◆ Data records:
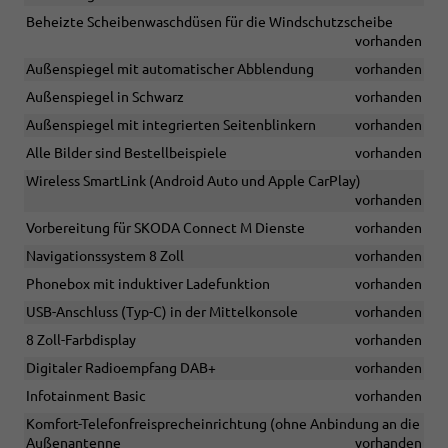
Beheizte Scheibenwaschdüsen für die Windschutzscheibe
vorhanden
Außenspiegel mit automatischer Abblendung
vorhanden
Außenspiegel in Schwarz
vorhanden
Außenspiegel mit integrierten Seitenblinkern
vorhanden
Alle Bilder sind Bestellbeispiele
vorhanden
Wireless SmartLink (Android Auto und Apple CarPlay)
vorhanden
Vorbereitung für SKODA Connect M Dienste
vorhanden
Navigationssystem 8 Zoll
vorhanden
Phonebox mit induktiver Ladefunktion
vorhanden
USB-Anschluss (Typ-C) in der Mittelkonsole
vorhanden
8 Zoll-Farbdisplay
vorhanden
Digitaler Radioempfang DAB+
vorhanden
Infotainment Basic
vorhanden
Komfort-Telefonfreisprecheinrichtung (ohne Anbindung an die
Außenantenne
vorhanden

◆ Goal of the exercise: Some lines above contain the word "Außenspiegel". Copy each of them.

◆ Task output:
Außenspiegel mit automatischer Abblendung
Außenspiegel in Schwarz
Außenspiegel mit integrierten Seitenblinkern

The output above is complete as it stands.